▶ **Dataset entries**
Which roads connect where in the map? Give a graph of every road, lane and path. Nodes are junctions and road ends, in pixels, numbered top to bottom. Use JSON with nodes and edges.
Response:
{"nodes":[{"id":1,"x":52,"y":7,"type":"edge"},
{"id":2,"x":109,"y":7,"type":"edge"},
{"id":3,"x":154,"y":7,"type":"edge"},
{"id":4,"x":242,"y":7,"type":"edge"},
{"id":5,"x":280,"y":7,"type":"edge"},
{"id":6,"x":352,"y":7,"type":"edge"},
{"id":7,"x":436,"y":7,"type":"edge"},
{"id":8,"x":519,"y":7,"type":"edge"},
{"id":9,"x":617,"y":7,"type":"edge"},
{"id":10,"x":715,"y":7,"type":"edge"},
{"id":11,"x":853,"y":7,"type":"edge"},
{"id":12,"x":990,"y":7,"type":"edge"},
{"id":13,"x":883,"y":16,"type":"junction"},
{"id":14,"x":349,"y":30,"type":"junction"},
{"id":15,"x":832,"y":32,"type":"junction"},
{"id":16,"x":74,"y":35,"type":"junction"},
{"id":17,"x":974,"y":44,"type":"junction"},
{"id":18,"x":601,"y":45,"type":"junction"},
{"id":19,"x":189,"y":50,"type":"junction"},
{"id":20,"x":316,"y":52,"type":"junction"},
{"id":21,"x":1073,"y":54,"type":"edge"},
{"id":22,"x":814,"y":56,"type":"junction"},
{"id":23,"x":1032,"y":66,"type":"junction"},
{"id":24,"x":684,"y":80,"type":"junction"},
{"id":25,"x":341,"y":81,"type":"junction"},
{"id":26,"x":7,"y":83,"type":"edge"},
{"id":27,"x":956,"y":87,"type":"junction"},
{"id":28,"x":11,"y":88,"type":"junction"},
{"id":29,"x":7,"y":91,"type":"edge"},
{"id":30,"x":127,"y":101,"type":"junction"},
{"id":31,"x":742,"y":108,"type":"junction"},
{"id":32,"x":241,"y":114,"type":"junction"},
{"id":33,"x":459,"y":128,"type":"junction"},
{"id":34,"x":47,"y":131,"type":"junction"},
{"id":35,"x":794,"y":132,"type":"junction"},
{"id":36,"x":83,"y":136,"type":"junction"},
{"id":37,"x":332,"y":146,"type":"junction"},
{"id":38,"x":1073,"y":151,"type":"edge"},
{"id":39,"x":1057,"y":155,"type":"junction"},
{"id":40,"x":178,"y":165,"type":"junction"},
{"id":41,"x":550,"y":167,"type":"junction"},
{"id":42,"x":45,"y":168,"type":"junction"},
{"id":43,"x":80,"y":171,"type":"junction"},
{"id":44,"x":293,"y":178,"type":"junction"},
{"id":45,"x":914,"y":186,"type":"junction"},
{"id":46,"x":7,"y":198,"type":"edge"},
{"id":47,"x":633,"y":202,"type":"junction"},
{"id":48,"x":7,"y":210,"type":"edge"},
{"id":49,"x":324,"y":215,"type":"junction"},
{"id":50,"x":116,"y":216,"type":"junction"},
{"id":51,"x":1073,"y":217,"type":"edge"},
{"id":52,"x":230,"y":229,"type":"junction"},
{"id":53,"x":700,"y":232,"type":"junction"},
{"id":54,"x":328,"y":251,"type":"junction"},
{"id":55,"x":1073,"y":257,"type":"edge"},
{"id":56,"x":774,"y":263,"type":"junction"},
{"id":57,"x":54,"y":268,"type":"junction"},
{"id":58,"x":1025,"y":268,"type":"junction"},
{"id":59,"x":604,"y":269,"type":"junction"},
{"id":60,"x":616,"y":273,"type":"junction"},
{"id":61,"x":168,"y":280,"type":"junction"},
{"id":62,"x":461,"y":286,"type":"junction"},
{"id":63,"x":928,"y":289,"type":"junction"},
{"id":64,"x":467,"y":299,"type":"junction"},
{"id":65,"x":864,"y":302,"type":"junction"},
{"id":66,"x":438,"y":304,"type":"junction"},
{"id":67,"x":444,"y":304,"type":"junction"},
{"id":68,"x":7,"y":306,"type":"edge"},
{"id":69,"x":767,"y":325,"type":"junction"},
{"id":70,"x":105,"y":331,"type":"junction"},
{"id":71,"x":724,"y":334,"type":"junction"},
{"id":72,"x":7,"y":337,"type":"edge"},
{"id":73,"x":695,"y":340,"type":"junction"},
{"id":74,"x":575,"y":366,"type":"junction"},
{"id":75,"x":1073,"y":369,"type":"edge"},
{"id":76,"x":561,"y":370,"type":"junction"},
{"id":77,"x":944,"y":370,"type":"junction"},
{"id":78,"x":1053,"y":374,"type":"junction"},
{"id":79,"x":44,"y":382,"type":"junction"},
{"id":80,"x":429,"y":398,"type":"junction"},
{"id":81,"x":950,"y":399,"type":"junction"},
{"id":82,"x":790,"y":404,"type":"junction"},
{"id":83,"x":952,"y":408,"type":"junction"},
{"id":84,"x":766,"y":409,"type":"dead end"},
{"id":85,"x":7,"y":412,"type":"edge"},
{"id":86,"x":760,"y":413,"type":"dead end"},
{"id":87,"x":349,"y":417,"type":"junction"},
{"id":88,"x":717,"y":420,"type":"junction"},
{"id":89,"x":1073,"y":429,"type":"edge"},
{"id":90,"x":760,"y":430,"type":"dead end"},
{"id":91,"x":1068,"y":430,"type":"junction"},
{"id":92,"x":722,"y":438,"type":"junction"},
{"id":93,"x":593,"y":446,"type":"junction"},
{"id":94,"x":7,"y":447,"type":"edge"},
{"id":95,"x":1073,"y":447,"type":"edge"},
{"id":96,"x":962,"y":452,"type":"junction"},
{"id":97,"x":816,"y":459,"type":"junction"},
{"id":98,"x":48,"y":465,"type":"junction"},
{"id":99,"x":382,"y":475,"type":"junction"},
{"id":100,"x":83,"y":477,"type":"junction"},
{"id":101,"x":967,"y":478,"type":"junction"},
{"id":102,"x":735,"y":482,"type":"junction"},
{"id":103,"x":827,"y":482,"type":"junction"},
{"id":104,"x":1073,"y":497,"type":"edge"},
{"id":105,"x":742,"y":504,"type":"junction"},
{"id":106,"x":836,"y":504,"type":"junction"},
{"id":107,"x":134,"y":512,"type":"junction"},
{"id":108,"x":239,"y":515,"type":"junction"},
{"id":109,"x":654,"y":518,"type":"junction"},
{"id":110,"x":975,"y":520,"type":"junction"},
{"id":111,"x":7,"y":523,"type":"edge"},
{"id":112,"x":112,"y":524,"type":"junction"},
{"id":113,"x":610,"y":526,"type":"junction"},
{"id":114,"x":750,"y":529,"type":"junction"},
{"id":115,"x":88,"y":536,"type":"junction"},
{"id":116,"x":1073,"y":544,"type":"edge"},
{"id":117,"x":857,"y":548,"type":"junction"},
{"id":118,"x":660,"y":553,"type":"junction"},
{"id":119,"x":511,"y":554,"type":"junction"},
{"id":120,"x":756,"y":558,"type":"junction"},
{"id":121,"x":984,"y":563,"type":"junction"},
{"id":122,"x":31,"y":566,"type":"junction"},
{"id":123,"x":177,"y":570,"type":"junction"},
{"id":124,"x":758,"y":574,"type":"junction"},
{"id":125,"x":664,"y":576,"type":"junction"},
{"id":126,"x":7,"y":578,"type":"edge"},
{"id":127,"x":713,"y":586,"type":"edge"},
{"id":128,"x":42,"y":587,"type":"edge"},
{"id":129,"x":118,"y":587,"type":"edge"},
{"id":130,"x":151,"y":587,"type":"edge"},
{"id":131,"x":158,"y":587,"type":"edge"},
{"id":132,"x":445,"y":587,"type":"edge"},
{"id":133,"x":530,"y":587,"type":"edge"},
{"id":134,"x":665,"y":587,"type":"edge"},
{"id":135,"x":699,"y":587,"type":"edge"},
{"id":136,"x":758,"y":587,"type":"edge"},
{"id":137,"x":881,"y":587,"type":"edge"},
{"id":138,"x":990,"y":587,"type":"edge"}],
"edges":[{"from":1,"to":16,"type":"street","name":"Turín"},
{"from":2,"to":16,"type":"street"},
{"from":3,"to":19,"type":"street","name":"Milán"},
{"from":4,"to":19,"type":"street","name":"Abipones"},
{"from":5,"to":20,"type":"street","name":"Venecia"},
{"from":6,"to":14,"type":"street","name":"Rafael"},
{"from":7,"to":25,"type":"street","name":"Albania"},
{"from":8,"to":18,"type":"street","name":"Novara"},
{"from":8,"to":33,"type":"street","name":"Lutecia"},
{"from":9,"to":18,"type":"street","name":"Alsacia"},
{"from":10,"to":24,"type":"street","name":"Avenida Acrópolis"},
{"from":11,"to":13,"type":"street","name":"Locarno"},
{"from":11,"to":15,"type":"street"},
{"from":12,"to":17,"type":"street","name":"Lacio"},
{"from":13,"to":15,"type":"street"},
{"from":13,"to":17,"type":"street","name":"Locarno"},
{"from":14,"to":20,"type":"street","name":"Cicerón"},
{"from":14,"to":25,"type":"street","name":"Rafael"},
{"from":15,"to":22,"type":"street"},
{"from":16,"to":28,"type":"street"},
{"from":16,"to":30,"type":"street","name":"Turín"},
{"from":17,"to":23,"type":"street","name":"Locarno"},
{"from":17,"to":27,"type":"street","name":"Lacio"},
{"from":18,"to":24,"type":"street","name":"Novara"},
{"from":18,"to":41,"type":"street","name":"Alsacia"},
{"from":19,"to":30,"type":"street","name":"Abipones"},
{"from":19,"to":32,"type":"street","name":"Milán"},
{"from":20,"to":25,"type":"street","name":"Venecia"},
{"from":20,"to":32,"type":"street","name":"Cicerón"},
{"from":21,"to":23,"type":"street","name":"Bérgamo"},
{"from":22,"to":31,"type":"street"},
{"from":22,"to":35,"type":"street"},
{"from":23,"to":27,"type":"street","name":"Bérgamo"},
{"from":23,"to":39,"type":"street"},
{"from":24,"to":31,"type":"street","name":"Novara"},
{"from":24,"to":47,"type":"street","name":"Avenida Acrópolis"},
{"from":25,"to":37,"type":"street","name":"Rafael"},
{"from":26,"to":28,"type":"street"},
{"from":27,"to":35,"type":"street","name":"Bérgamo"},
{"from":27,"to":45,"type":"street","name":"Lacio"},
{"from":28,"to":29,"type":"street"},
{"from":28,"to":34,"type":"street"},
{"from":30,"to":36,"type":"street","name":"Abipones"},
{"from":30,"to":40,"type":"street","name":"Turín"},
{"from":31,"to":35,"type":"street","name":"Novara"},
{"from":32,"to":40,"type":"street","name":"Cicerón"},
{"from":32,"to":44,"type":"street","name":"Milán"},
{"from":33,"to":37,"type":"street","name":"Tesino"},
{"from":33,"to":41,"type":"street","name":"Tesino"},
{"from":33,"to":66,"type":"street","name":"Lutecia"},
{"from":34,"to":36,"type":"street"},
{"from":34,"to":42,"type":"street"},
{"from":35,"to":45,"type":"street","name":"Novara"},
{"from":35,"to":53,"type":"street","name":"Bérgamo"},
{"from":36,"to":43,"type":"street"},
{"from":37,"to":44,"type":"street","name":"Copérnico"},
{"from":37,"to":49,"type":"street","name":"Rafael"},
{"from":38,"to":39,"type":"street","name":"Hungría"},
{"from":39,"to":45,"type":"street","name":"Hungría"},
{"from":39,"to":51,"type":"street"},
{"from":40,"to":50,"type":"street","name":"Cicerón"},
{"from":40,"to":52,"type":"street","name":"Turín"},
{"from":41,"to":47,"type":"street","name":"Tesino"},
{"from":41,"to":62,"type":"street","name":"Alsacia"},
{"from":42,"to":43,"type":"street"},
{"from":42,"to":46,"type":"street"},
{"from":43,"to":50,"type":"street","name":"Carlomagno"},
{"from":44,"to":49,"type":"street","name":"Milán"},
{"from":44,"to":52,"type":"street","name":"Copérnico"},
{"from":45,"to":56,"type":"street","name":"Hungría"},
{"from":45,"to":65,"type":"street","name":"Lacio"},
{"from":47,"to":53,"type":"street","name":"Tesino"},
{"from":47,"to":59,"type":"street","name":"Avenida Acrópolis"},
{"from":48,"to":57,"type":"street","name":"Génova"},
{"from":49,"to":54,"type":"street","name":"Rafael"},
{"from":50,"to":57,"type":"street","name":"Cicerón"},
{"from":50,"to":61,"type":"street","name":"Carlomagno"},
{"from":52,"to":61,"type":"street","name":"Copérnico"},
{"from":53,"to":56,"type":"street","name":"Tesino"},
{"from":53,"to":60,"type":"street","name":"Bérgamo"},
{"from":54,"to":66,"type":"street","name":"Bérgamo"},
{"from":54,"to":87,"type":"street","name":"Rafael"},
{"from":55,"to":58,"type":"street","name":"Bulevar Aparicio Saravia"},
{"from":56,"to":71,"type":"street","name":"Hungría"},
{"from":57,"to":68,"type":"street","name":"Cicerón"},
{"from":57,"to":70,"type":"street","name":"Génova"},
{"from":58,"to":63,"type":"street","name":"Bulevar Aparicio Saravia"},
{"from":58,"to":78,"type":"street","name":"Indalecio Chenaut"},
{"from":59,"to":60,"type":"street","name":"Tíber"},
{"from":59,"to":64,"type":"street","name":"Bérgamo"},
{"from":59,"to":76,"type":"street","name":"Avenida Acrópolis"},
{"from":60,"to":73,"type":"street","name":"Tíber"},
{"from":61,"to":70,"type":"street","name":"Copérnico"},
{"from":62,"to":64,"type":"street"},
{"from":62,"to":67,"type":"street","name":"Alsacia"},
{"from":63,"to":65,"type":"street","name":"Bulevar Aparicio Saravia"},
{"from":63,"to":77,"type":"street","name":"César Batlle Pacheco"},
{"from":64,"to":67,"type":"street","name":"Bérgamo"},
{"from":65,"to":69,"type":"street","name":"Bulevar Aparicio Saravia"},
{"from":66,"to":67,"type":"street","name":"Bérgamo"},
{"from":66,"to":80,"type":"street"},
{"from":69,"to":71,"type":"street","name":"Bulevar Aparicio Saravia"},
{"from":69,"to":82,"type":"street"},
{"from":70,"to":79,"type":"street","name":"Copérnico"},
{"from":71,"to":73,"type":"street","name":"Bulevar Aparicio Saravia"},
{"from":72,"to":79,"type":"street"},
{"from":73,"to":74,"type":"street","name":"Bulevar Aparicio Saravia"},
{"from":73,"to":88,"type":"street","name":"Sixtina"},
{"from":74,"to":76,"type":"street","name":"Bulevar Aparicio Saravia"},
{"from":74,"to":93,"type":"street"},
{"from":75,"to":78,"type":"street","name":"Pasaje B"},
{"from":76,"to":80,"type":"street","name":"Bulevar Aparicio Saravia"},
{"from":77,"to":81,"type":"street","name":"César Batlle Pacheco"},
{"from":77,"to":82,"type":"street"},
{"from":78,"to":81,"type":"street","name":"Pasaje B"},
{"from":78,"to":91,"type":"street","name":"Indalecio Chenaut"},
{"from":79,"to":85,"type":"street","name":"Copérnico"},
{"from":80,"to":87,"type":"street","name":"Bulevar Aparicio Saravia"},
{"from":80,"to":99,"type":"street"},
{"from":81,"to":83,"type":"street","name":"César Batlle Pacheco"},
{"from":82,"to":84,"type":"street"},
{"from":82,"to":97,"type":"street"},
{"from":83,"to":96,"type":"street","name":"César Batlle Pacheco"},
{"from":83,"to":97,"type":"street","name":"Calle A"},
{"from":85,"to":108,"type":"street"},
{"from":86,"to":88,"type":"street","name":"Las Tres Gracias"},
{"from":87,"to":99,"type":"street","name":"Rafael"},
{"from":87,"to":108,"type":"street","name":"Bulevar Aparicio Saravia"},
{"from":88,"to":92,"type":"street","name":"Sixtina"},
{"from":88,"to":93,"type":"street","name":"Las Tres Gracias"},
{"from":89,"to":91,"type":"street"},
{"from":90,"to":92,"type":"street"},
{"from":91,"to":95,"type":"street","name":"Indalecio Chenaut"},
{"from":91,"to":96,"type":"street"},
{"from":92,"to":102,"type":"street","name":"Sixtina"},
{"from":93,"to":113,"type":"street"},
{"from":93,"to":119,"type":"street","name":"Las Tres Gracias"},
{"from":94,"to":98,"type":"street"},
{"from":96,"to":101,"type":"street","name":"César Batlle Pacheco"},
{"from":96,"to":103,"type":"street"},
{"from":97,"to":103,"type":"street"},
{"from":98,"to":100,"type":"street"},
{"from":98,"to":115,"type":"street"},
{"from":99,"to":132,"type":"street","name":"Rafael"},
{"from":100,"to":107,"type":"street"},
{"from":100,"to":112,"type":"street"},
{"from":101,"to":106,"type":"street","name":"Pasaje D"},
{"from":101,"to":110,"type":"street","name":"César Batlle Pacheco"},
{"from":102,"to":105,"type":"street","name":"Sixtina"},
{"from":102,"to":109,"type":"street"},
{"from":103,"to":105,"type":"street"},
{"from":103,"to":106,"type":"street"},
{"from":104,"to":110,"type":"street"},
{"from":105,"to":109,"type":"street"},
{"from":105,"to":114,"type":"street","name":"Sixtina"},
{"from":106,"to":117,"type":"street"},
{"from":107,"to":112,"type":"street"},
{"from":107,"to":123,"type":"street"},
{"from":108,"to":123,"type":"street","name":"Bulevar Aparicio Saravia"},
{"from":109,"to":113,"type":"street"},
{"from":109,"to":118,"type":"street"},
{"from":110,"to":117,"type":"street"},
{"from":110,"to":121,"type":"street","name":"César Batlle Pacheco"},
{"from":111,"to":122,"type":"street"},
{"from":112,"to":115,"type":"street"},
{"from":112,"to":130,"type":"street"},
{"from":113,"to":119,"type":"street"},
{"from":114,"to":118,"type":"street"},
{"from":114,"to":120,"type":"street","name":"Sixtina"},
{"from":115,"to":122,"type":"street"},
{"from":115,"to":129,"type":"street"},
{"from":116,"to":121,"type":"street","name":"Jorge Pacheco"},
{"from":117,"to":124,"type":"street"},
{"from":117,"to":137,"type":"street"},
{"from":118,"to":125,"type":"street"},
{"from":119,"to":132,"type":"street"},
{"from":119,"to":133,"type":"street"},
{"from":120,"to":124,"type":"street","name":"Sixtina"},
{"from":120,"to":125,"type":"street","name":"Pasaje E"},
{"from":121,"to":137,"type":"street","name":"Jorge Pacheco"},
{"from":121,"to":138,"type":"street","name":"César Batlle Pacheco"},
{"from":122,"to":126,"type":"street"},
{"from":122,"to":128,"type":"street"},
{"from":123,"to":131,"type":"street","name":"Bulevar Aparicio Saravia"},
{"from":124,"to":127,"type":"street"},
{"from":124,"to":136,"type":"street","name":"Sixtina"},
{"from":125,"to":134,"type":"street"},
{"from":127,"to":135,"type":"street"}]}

▶ **DESCRIPTION OF THE TASK**
A single number is expected: how many lines in the records contain the string "Jorge".

▶ **REPLY TO THE EXERCISE**
2